Plus ten percent of the cost of the software and the hardware, for maintenance. (Actually, the ten percent maintenance costs, though mentioned, had been left off the final $79,449 total, apparently through a merciful oversight).
Mr. Megahee's letter had been mailed directly to William Cook himself, at the office of the Chicago federal attorneys. The United States Government accepted these telco figures without question.
As incredulity mounted, the value of the E911 Document was officially revised downward.
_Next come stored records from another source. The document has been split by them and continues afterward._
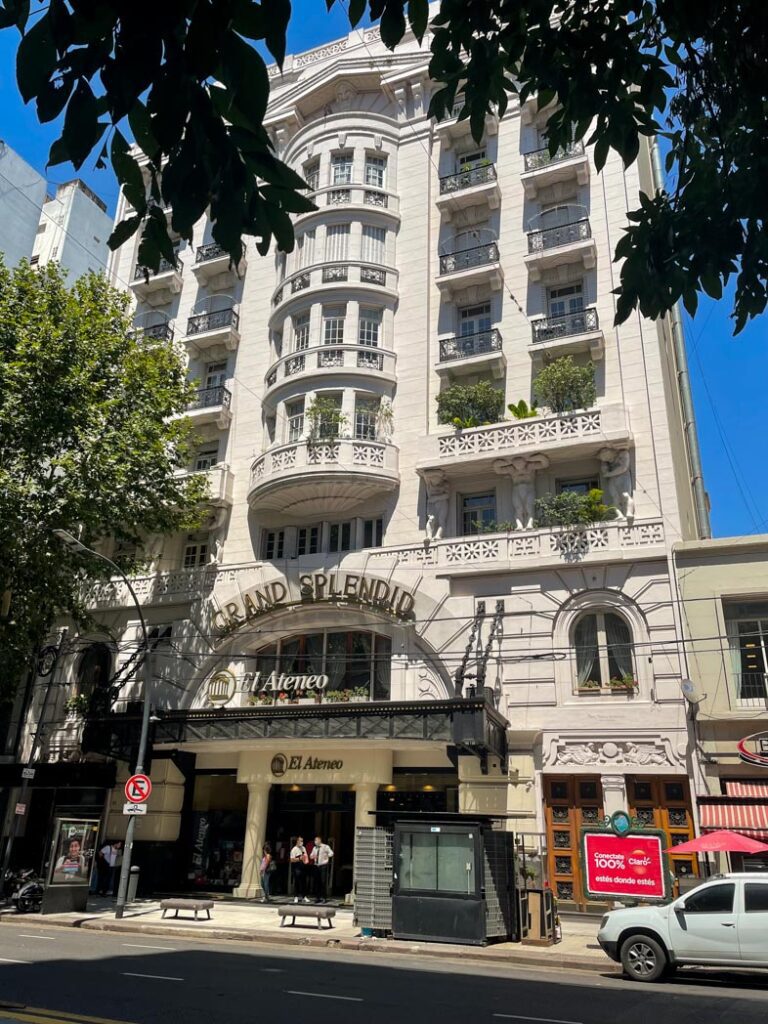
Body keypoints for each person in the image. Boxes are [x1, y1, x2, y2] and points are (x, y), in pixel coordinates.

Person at [310, 835, 334, 904]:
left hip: (323, 866)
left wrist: (327, 856)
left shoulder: (325, 847)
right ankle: (317, 897)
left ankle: (323, 898)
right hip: (316, 866)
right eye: (314, 840)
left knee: (323, 882)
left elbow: (331, 853)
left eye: (316, 840)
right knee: (317, 882)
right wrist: (312, 856)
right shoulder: (315, 848)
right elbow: (311, 855)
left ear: (319, 840)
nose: (315, 842)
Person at [289, 835, 310, 904]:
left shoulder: (303, 848)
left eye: (302, 841)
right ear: (297, 841)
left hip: (303, 867)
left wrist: (306, 860)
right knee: (297, 882)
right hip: (297, 868)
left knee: (304, 882)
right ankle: (296, 896)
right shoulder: (294, 849)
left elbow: (306, 856)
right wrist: (299, 859)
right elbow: (292, 860)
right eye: (301, 841)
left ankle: (304, 896)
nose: (302, 842)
This time, Robert Kibler of BellSouth Security estimated the value of the twelve pages as a mere $24,639.05 -- based, purportedly, on "R&D costs." But this specific estimate, right down to the nickel, did not move the skeptics at all; in fact it provoked open scorn and a torrent of sarcasm.
The financial issues concerning theft of proprietary information have always been peculiar. It could be argued that BellSouth had not "lost" its E911 Document at all in the first place, and therefore had not suffered any monetary damage from this "theft." And Sheldon Zenner did in fact argue this at Neidorf's trial -- that Prophet's raid had not been "theft," but was better understood as illicit copying.